Friday, October 31, 2008

High School Students and the Vocation of Medicine

Yesterday evening I had the pleasure of meeting with students at a distinguished independent school who were taking an elective in medical ethics. The class was reading "Setting Limits Fairly," the book Norman Daniels and I wrote about the ethics of resource allocation and rationing, and the instructor invited me to a special evening session.

Although my main topic was the ethics of resource allocation, I was especially moved by our discussion of the distinction between medicine as a "job" and as a "calling," a topic I touched on in a posting - "Searching for a Secular Health Care Ethic" - a year ago.

I gave the students a vignette from my practice. A man in his 40s with chronic schizophrenia who I had seen monthly for many years when we monitored the regular white count that has to be done for people taking clozapine asked me to remember him in my prayers. My patient was Catholic. I told the students that I am (a) Jewish, (b) something of a "theological slacker" and (c) do not practice petitionary prayer. I asked them how they thought I should respond to his question.

I was blown away by the thoughtfulness of their responses. Given that teenagers often want to tell it like it is whatever the consequences, I was surprised when every student expressing an opinion thought I should tell the patient I would indeed remember him in my prayers.

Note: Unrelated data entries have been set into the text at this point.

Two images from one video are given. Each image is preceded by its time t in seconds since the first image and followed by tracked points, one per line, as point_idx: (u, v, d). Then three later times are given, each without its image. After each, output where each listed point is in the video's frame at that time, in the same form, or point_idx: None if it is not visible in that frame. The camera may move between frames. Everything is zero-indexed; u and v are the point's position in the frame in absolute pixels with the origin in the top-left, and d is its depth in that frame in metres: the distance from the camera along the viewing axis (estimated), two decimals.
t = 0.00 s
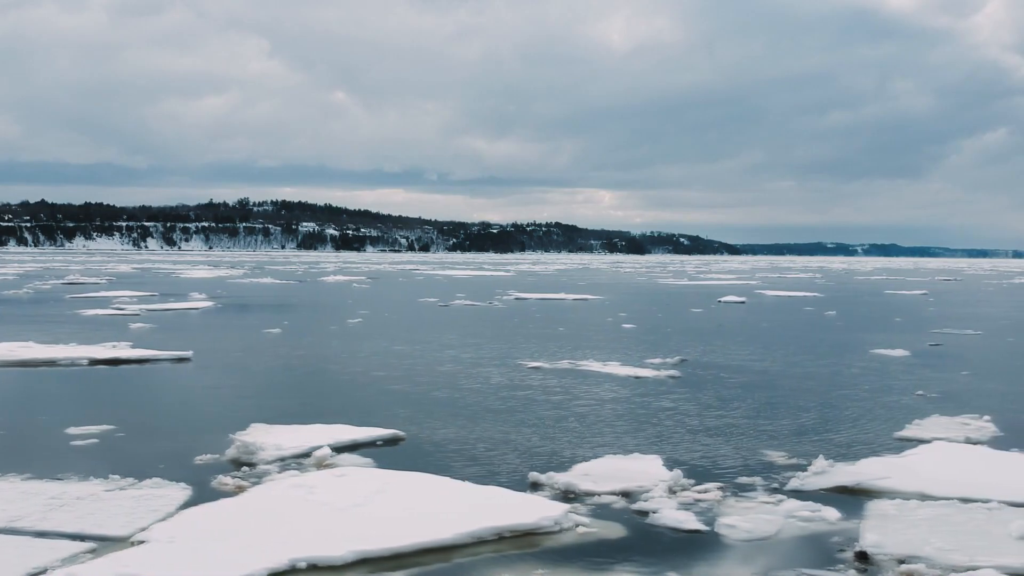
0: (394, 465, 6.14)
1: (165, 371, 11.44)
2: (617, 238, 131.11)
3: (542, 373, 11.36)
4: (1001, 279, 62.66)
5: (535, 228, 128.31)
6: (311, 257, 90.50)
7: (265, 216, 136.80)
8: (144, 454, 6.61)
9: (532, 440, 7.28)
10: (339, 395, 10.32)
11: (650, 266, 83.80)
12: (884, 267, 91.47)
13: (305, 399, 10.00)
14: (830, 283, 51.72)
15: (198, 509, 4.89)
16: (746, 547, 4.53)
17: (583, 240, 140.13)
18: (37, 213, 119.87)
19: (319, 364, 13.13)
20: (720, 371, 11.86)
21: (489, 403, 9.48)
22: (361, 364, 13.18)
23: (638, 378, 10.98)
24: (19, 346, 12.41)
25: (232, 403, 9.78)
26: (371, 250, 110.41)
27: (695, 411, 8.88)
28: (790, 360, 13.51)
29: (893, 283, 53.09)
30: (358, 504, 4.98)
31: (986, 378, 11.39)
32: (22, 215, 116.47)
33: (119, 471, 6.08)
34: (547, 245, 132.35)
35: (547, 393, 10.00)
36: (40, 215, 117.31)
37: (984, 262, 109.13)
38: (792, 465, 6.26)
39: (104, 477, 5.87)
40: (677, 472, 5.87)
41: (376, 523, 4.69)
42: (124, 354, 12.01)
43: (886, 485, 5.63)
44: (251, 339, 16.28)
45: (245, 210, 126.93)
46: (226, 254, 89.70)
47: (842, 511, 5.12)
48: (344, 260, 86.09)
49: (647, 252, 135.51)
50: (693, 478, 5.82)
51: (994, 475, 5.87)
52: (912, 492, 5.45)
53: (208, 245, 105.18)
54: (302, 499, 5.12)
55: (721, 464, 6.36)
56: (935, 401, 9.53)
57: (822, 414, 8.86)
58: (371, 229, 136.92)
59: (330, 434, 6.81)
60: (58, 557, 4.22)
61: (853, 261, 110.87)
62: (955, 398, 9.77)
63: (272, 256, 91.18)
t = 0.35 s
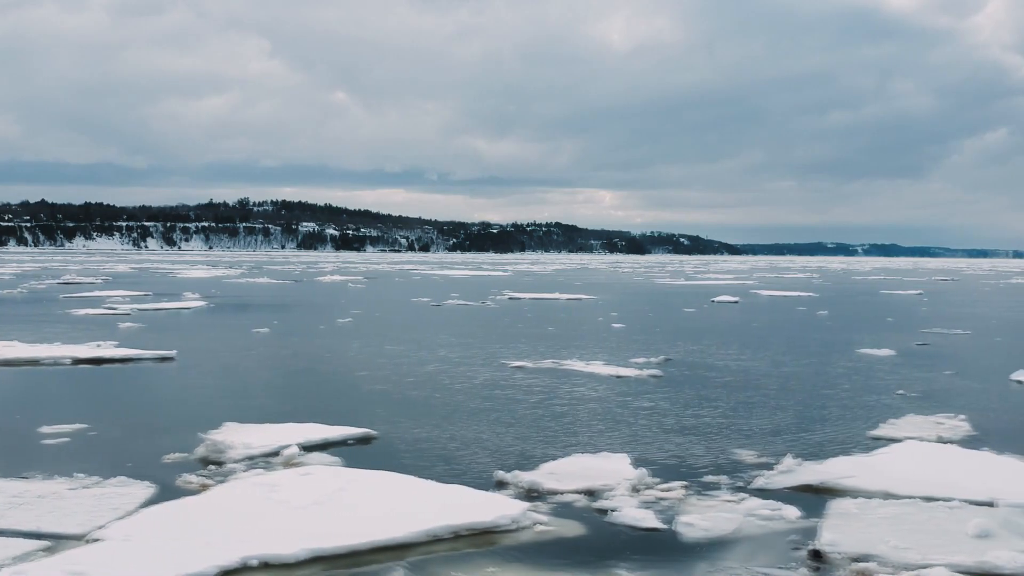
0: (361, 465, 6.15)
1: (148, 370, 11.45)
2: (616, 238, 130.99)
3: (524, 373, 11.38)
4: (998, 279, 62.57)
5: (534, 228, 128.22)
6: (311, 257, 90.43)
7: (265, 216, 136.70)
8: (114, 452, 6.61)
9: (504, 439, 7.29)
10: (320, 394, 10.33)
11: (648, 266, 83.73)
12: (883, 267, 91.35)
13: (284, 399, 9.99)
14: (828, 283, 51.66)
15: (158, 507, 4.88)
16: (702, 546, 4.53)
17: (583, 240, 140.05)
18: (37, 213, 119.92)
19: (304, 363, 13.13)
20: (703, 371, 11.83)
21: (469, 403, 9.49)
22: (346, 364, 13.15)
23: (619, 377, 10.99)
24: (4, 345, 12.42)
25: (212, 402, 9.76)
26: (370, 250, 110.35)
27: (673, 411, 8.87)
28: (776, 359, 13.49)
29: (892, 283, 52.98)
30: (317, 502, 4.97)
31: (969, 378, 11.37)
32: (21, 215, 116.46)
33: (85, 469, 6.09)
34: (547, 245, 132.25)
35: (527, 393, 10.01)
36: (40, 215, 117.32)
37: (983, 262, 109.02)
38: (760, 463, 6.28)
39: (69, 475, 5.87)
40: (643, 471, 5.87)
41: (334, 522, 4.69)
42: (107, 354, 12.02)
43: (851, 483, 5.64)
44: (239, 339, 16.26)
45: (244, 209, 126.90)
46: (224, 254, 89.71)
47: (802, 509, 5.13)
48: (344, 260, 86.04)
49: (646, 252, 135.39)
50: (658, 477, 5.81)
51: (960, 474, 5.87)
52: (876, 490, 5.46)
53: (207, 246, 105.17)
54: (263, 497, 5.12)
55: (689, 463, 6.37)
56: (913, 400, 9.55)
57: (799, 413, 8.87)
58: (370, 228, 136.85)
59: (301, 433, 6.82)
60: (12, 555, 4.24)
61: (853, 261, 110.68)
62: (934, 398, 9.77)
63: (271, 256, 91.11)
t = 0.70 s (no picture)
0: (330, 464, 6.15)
1: (131, 369, 11.46)
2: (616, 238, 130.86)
3: (508, 372, 11.39)
4: (996, 279, 62.41)
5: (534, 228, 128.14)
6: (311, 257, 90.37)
7: (267, 216, 136.71)
8: (86, 450, 6.62)
9: (478, 438, 7.29)
10: (303, 394, 10.33)
11: (647, 266, 83.67)
12: (882, 268, 91.12)
13: (265, 398, 9.98)
14: (827, 283, 51.62)
15: (119, 504, 4.89)
16: (658, 543, 4.53)
17: (582, 240, 139.96)
18: (39, 213, 120.02)
19: (290, 363, 13.14)
20: (687, 371, 11.81)
21: (449, 402, 9.49)
22: (332, 364, 13.13)
23: (602, 376, 11.00)
24: None
25: (192, 401, 9.76)
26: (369, 250, 110.33)
27: (651, 411, 8.86)
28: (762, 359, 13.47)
29: (890, 283, 53.32)
30: (279, 500, 4.98)
31: (953, 378, 11.34)
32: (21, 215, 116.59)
33: (54, 468, 6.09)
34: (546, 245, 132.18)
35: (508, 392, 10.02)
36: (40, 215, 117.44)
37: (984, 262, 108.77)
38: (729, 461, 6.28)
39: (37, 474, 5.88)
40: (610, 469, 5.88)
41: (293, 519, 4.70)
42: (91, 353, 12.04)
43: (817, 481, 5.64)
44: (228, 339, 16.25)
45: (246, 209, 126.85)
46: (224, 254, 89.77)
47: (765, 507, 5.14)
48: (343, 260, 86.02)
49: (647, 253, 134.99)
50: (625, 475, 5.82)
51: (927, 473, 5.87)
52: (841, 489, 5.47)
53: (206, 246, 105.20)
54: (226, 494, 5.12)
55: (659, 461, 6.37)
56: (893, 399, 9.55)
57: (777, 412, 8.88)
58: (370, 228, 136.83)
59: (272, 431, 6.83)
60: None
61: (853, 261, 110.53)
62: (915, 397, 9.77)
63: (271, 256, 91.07)
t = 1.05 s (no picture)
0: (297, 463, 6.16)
1: (114, 367, 11.48)
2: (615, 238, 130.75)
3: (491, 371, 11.40)
4: (994, 279, 62.27)
5: (534, 228, 128.06)
6: (310, 257, 90.29)
7: (267, 216, 136.56)
8: (56, 448, 6.62)
9: (451, 436, 7.31)
10: (285, 392, 10.35)
11: (645, 266, 83.62)
12: (881, 268, 90.98)
13: (246, 397, 9.99)
14: (824, 283, 51.53)
15: (80, 501, 4.90)
16: (615, 540, 4.55)
17: (581, 240, 139.67)
18: (40, 213, 120.12)
19: (275, 362, 13.15)
20: (671, 369, 11.79)
21: (429, 401, 9.51)
22: (317, 363, 13.12)
23: (584, 375, 11.01)
24: None
25: (172, 401, 9.76)
26: (368, 249, 110.30)
27: (629, 410, 8.86)
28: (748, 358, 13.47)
29: (888, 283, 53.05)
30: (240, 497, 4.99)
31: (936, 377, 11.33)
32: (21, 216, 116.69)
33: (22, 465, 6.09)
34: (546, 245, 132.12)
35: (489, 390, 10.04)
36: (39, 215, 117.47)
37: (984, 262, 108.67)
38: (698, 459, 6.29)
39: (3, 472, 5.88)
40: (576, 467, 5.89)
41: (251, 516, 4.71)
42: (75, 352, 12.05)
43: (782, 479, 5.66)
44: (217, 338, 16.25)
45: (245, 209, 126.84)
46: (223, 254, 89.76)
47: (727, 504, 5.15)
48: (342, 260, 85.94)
49: (646, 254, 134.86)
50: (591, 473, 5.82)
51: (894, 471, 5.88)
52: (805, 487, 5.48)
53: (205, 245, 105.20)
54: (188, 491, 5.13)
55: (628, 459, 6.38)
56: (873, 397, 9.55)
57: (756, 410, 8.88)
58: (370, 228, 136.83)
59: (245, 429, 6.83)
60: None
61: (852, 261, 110.38)
62: (895, 395, 9.78)
63: (270, 256, 90.97)
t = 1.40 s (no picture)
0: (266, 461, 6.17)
1: (96, 366, 11.50)
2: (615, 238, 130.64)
3: (474, 369, 11.41)
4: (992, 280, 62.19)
5: (533, 227, 128.01)
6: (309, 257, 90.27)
7: (267, 216, 136.60)
8: (27, 446, 6.63)
9: (424, 435, 7.32)
10: (266, 391, 10.35)
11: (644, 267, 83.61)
12: (880, 268, 90.91)
13: (226, 395, 10.00)
14: (821, 283, 51.47)
15: (41, 498, 4.92)
16: (572, 537, 4.56)
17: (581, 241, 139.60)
18: (40, 213, 120.18)
19: (260, 361, 13.14)
20: (654, 369, 11.79)
21: (408, 399, 9.52)
22: (304, 361, 13.13)
23: (566, 373, 11.02)
24: None
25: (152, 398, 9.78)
26: (367, 249, 110.29)
27: (607, 408, 8.87)
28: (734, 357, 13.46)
29: (886, 284, 52.94)
30: (201, 494, 5.01)
31: (918, 375, 11.34)
32: (21, 216, 116.86)
33: None
34: (546, 245, 131.88)
35: (469, 389, 10.05)
36: (44, 215, 117.48)
37: (983, 262, 108.60)
38: (666, 457, 6.31)
39: None
40: (544, 465, 5.90)
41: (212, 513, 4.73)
42: (59, 350, 12.06)
43: (748, 477, 5.67)
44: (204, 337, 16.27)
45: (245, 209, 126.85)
46: (222, 254, 89.80)
47: (688, 501, 5.16)
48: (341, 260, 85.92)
49: (646, 253, 134.81)
50: (557, 471, 5.84)
51: (860, 468, 5.89)
52: (770, 484, 5.49)
53: (205, 245, 105.19)
54: (150, 487, 5.15)
55: (597, 457, 6.39)
56: (852, 396, 9.56)
57: (734, 408, 8.89)
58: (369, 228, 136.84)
59: (216, 427, 6.84)
60: None
61: (851, 261, 110.34)
62: (875, 394, 9.79)
63: (270, 256, 90.94)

One young woman was moved to tears by the story. From my tone she correctly discerned that I was very fond of my patient, respected his courage in the face of significant disabilities, and admired his integrity. Her tears were for his struggle and bravery. Another student could have been channeling my own thoughts from the time of the exchange with my patient. Here's what she said:
"You should tell him you will remember him in your prayers. When he uses the term 'prayer' I think he means 'I want you to care about me deeply and hope for the best for me.' I don't think he means 'I want you to kneel down, put your hands together, and ask God to take away his symptoms.' Given what I think he meant, you would be telling him the truth if you said 'yes.'"
The students clearly found medical ethics a gripping topic. The instructor is planning to expand the scope of ethics education. I suggested that if this expansion is successful the school could offer curricular modules and faculty development to other schools.

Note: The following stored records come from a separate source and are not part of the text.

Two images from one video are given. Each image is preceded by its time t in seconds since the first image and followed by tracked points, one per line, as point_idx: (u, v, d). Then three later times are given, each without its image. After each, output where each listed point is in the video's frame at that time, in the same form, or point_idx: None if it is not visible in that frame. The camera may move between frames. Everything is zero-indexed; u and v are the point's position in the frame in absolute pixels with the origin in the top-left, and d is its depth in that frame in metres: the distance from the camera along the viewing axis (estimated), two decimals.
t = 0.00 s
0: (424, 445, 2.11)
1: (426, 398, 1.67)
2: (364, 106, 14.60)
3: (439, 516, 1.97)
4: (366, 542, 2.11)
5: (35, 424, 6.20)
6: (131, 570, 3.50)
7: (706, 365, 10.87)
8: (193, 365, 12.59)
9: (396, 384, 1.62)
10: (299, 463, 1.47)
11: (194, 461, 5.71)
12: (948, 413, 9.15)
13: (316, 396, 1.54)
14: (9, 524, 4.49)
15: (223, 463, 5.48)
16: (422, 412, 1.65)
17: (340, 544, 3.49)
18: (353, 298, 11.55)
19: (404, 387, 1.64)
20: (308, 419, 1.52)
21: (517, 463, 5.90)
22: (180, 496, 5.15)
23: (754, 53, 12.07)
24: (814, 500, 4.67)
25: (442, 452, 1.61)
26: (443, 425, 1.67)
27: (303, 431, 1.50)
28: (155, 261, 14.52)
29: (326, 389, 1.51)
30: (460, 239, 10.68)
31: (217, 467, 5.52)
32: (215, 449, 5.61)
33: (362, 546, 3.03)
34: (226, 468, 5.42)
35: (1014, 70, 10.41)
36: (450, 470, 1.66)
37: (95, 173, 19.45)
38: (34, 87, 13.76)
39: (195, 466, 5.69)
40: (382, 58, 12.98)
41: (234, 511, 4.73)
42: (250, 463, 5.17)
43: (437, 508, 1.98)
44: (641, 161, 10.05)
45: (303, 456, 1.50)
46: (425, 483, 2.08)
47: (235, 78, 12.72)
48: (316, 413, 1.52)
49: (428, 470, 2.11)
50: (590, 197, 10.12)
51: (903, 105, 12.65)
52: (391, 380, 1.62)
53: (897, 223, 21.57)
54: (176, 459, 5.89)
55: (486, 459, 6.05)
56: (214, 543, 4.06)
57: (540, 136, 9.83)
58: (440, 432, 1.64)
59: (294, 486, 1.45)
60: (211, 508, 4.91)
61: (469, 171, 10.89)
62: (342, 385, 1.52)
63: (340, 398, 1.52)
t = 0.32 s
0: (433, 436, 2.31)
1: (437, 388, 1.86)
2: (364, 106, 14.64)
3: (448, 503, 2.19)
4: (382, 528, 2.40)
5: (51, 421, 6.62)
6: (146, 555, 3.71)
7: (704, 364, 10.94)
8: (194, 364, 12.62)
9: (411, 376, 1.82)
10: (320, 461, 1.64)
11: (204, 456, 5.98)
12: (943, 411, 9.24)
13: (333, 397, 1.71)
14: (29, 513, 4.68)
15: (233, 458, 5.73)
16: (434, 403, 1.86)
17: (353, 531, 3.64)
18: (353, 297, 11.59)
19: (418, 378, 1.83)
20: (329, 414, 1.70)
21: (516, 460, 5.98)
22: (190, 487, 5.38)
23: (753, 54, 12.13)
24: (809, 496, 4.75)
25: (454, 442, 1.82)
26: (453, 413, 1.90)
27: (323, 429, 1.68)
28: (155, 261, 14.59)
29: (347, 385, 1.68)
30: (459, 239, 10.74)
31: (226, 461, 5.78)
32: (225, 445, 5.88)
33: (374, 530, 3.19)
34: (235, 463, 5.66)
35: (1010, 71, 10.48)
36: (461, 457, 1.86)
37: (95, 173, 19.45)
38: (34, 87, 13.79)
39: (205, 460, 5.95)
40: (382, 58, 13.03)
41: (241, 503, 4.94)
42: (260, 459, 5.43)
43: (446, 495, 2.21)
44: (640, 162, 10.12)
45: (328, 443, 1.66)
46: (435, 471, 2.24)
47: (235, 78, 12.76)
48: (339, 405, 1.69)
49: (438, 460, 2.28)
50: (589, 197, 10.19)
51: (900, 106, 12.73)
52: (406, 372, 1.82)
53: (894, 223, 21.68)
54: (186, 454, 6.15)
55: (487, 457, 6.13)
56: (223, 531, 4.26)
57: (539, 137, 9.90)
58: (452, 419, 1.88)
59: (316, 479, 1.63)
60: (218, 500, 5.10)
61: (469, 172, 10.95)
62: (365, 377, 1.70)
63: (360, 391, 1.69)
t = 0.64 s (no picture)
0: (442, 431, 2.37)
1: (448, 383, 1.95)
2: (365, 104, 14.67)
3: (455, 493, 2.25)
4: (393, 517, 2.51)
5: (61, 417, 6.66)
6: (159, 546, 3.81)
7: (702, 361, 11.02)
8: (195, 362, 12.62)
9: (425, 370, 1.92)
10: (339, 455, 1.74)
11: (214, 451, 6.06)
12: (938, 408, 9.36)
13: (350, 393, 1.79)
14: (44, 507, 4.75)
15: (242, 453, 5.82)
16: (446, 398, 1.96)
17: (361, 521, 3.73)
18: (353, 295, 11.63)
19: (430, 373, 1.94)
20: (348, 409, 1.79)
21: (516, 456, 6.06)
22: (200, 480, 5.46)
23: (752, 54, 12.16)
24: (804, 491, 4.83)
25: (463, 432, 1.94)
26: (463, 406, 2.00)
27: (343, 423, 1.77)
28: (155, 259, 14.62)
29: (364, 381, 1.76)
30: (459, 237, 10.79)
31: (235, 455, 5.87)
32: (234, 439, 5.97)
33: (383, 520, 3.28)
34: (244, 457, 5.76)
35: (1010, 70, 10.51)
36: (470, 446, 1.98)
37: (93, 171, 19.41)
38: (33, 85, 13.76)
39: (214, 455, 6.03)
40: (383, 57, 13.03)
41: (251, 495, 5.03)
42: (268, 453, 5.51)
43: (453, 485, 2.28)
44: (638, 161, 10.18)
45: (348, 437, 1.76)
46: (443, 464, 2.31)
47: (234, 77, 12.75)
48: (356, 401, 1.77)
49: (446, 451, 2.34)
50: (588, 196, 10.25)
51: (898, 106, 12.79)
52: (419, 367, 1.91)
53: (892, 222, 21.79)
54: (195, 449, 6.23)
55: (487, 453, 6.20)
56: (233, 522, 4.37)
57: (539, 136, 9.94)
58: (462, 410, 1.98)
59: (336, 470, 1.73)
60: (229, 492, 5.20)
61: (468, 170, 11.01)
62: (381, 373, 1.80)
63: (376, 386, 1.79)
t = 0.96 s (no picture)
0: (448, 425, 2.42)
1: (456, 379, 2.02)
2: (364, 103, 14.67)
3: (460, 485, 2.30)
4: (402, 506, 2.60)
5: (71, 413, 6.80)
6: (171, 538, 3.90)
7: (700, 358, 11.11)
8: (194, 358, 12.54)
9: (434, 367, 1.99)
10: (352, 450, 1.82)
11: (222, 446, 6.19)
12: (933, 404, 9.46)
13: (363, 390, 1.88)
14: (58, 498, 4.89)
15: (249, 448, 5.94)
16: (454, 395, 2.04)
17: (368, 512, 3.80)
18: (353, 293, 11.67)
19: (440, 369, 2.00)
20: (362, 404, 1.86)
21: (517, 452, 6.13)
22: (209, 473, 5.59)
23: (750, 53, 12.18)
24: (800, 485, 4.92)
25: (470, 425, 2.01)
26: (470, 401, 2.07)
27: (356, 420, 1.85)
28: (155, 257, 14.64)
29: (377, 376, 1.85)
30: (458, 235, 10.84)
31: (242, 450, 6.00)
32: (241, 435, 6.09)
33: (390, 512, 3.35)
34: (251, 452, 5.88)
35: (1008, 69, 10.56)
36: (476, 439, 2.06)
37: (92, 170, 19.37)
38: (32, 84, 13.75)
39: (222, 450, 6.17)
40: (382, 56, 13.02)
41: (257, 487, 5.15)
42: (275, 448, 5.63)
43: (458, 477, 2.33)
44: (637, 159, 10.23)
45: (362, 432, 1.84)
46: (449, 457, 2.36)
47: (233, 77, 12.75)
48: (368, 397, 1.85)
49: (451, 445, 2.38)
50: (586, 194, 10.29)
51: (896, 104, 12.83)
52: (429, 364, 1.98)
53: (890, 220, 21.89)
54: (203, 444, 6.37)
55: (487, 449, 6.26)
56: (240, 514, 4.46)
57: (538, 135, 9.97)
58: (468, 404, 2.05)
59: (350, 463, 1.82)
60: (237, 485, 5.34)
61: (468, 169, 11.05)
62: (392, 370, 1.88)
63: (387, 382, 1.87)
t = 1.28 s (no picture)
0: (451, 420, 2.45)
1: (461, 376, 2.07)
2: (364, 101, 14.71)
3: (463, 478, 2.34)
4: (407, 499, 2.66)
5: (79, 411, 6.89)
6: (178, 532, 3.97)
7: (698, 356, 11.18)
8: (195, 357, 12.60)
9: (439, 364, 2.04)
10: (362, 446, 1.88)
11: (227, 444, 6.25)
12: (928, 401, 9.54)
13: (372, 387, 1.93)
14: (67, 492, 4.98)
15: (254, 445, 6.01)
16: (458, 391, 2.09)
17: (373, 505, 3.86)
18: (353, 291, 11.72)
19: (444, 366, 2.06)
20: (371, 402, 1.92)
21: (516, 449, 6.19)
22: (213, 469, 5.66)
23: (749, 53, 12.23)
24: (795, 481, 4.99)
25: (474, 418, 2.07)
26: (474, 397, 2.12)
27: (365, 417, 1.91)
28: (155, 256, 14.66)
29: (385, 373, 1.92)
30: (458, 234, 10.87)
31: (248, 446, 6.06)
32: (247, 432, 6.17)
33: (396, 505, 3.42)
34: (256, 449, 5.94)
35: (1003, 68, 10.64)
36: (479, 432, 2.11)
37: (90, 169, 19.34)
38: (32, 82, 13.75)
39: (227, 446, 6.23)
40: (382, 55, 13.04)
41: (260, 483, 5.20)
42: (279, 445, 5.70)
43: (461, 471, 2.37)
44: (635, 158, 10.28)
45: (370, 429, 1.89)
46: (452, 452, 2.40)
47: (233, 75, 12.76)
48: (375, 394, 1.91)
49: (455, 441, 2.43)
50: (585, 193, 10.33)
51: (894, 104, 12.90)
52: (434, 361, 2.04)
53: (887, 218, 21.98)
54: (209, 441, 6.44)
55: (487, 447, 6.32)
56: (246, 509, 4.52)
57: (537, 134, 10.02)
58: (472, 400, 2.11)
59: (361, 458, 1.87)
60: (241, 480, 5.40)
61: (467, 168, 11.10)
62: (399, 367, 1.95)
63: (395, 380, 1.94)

Given the low level of political dialogue about health care issues, wider education about health care ethics could contribute to a more health literate public. Our system's key need is more educative political leadership than the U.S. has seen to date (always excluding former Oregon Governor John Kitzhaber), but every bit of broader understanding of resource allocation ethics and social justice issues will help. The thoughtfulness of the students I met with yesterday left me optimistic about the potential for meaningful education at the high school level.